[Task goal] Reproduce each of the records below character for character, keeping every line, symbol, and blank line in place.

■ ■ ■ ■

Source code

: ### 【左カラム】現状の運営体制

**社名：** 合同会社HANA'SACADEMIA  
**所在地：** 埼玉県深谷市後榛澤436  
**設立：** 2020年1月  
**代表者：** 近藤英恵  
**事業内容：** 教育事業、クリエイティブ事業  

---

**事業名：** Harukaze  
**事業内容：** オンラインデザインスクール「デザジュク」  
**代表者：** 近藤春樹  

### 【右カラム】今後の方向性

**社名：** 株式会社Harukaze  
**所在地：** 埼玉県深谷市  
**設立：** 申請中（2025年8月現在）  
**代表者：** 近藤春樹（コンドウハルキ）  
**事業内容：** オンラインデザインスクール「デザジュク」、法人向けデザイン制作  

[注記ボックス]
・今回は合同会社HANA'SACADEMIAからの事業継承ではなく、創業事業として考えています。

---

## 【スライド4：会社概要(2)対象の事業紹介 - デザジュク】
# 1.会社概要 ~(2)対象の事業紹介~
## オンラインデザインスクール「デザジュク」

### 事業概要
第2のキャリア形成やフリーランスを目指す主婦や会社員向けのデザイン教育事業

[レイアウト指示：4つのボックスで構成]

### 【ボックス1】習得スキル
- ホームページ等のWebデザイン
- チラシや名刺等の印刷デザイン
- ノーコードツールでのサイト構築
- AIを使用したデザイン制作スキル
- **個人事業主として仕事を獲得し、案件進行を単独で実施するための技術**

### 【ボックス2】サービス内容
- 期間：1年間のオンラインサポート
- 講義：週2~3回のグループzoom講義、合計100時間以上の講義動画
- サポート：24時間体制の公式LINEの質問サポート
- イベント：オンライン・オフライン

■ ■ ■ ■

[Answer for this exercise]
Source code

: ### 【左カラム】現状の運営体制

**社名：** 合同会社HANA'SACADEMIA  
**所在地：** 埼玉県深谷市後榛澤436  
**設立：** 2020年1月  
**代表者：** 近藤英恵  
**事業内容：** 教育事業、クリエイティブ事業  

---

**事業名：** Harukaze  
**事業内容：** オンラインデザインスクール「デザジュク」  
**代表者：** 近藤春樹  

### 【右カラム】今後の方向性

**社名：** 株式会社Harukaze  
**所在地：** 埼玉県深谷市  
**設立：** 申請中（2025年8月現在）  
**代表者：** 近藤春樹（コンドウハルキ）  
**事業内容：** オンラインデザインスクール「デザジュク」、法人向けデザイン制作  

[注記ボックス]
・今回は合同会社HANA'SACADEMIAからの事業継承ではなく、創業事業として考えています。

---

## 【スライド4：会社概要(2)対象の事業紹介 - デザジュク】
# 1.会社概要 ~(2)対象の事業紹介~
## オンラインデザインスクール「デザジュク」

### 事業概要
第2のキャリア形成やフリーランスを目指す主婦や会社員向けのデザイン教育事業

[レイアウト指示：4つのボックスで構成]

### 【ボックス1】習得スキル
- ホームページ等のWebデザイン
- チラシや名刺等の印刷デザイン
- ノーコードツールでのサイト構築
- AIを使用したデザイン制作スキル
- **個人事業主として仕事を獲得し、案件進行を単独で実施するための技術**

### 【ボックス2】サービス内容
- 期間：1年間のオンラインサポート
- 講義：週2~3回のグループzoom講義、合計100時間以上の講義動画
- サポート：24時間体制の公式LINEの質問サポート
- イベント：オンライン・オフライン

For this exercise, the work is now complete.